Question

A footpath of uniform width runs all around the inside of a rectangular field 50m long and 38m wide. If the area of the path is $492{m^2}$, Find the width?

Answer 1

Hint: In this question we are going to find the width of the footpath with the concept of the rectangle for that we will consider a variable for the width and then according to the question the area of the path will be the area of the rectangle inside the footpath subtracted from the total area of the rectangular field. We will relate the given area to the foundation area. Which will lead us to a quadratic equation, thereby solving the equation we get the required width.

Formula used:
Area of rectangle = \[length \times breadth\]
 Let the quadratic equation be
\[a{x^2} + bx + c = 0\] Then value of x will be given by,
\[x = \dfrac{{ - b \pm \sqrt {{b^2} - 4ac} }}{{2a}}\]
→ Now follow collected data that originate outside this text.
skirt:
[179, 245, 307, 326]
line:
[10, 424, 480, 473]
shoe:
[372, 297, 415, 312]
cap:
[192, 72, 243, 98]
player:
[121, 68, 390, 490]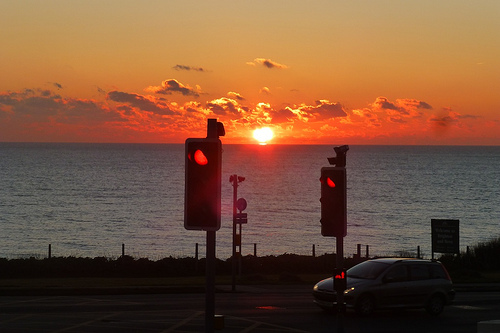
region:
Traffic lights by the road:
[172, 114, 369, 261]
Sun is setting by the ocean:
[215, 83, 355, 183]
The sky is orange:
[132, 10, 347, 140]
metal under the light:
[182, 223, 240, 327]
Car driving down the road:
[314, 235, 478, 312]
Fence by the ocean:
[20, 210, 258, 266]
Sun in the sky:
[233, 114, 296, 161]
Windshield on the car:
[335, 249, 385, 286]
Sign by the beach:
[423, 206, 463, 256]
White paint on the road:
[125, 289, 192, 323]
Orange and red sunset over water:
[1, 3, 494, 250]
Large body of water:
[1, 142, 498, 258]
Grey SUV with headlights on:
[311, 253, 458, 318]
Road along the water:
[0, 235, 499, 328]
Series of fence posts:
[0, 241, 477, 261]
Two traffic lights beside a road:
[183, 117, 350, 329]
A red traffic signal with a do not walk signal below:
[318, 116, 349, 331]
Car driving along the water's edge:
[309, 226, 457, 330]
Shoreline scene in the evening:
[2, 1, 498, 330]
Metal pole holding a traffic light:
[181, 113, 222, 330]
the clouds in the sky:
[0, 52, 499, 147]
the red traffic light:
[192, 148, 208, 163]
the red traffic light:
[324, 175, 336, 187]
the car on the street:
[313, 256, 453, 314]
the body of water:
[3, 141, 498, 256]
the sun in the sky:
[250, 125, 274, 143]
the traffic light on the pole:
[182, 115, 220, 331]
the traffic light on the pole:
[320, 143, 348, 331]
Complete step by step solution:

First, we will make the diagram of the rectangular field and footpath for better understanding,
Let the rectangle by ABCD where AB is the breadth of the rectangle and
And AD will be the length of the rectangle,
Let the width of the footpath be x m
Now we have to find the length and breadth of footpathinside rectangle.
Length of smaller rectangle will be= length of rectangle ABCD -2 times the
Width of the footpath (as footpath surrounds the smaller rectangle)
As length of rectangle ABCD = 50 m
And width of footpath is assume as x m
So, length of smaller rectangle will be = \[(50 - 2x)\]m
Similarly,
Breadth of smaller rectangle will be= Breadth of rectangle ABCD -2 times the
Width of the footpath (as footpath surrounds the smaller rectangle)
As Breadth of rectangle ABCD = 38 m
And width of footpath is assume as x m
So, Breadth of smaller rectangle will be = \[(38 - 2x)\]m
Now according to question,
Area of footpath = Area of rectangle ABCD – area of smaller rectangle ---------------- [1]
Area of rectangle = \[{\rm{length \times breadth}}\]
Putting the values of length and breadth in above equation that is 50m and 38 m we get,
Area of Rectangle ABCD = \[(50 \times 38){m^2}\]--------------- [2]
Area of smaller rectangle = \[(50 - 2x)(38 - 2x){m^2}\]------------------- [3]
Putting the values of [2] and [3] equation in [1] equation we get,
And the area of footpath is \[492{m^2}\]
We get,
\[492 = (50 \times 38) - (50 - 2x)(38 - 2x)\]
Solving above equation we get opening the brackets by multiplying we get,
\[492 = (50 \times 38 - (50 \times 38 - 100x - 76x + 4{x^2}))\]
Opening the bracket will make sign changes we get,
\[492 = (50 \times 38 - 50 \times 38 + 100x + 76x - 4{x^2})\]
Now subtracting similar terms and writing likes terms together we get,
\[4{x^2} - 100x - 76x + 492 = 0\]
Now, adding like terms we get,
\[4{x^2} - 176x + 492 = 0\]
Divide the above term by 4 we get,
\[{x^2} - 44x + 123 = 0\]
Now using the formula for solving quadratic equation, stated above
Here, a=1 and b=-44 and c =123
Putting the above values in formula,
\[x = \dfrac{{ - b \pm \sqrt {{b^2} - 4ac} }}{{2a}}\]
\[x = \dfrac{{44 \pm \sqrt {{{44}^2} - 4(1)(123)} }}{{2(1)}}\]
Now squaring 44 and subtracting the other term from it,
\[x = \dfrac{{44 \pm \sqrt {1936 - 492} }}{{2(1)}}\]
Subtracting 492 from 1936 we get,
\[x = \dfrac{{44 \pm \sqrt {1444} }}{{2(1)}}\]
Calculating the square root of 1444 we get,
\[x = \dfrac{{44 \pm 38}}{{2(1)}}\]
So there are two values one is \[x = 3\] \[x = \dfrac{{44 + 38}}{{2(1)}}\] and other is \[x = \dfrac{{44 - 38}}{{2(1)}}\]
Calculating both we get \[x = \dfrac{{82}}{2}\]or \[x = \dfrac{6}{2}\]
Dividing both by 2 we get,
\[x = 41\]m and \[x = 3\]m
Since, the first value is 41 which is not possible so the value of the width of footpath is 3m

$\therefore$ The value of the width of footpath is 3m.

Note:
Here while finding the length and breadth of the inner triangle we subtract the length and breadth of the outer triangle with 2 times the width of the footpath because the footpath is found in all sides of the rectangular field. That is the foot path is present in two sides of length and two sides of breadth hence the subtraction of width is done twice from the length and breadth.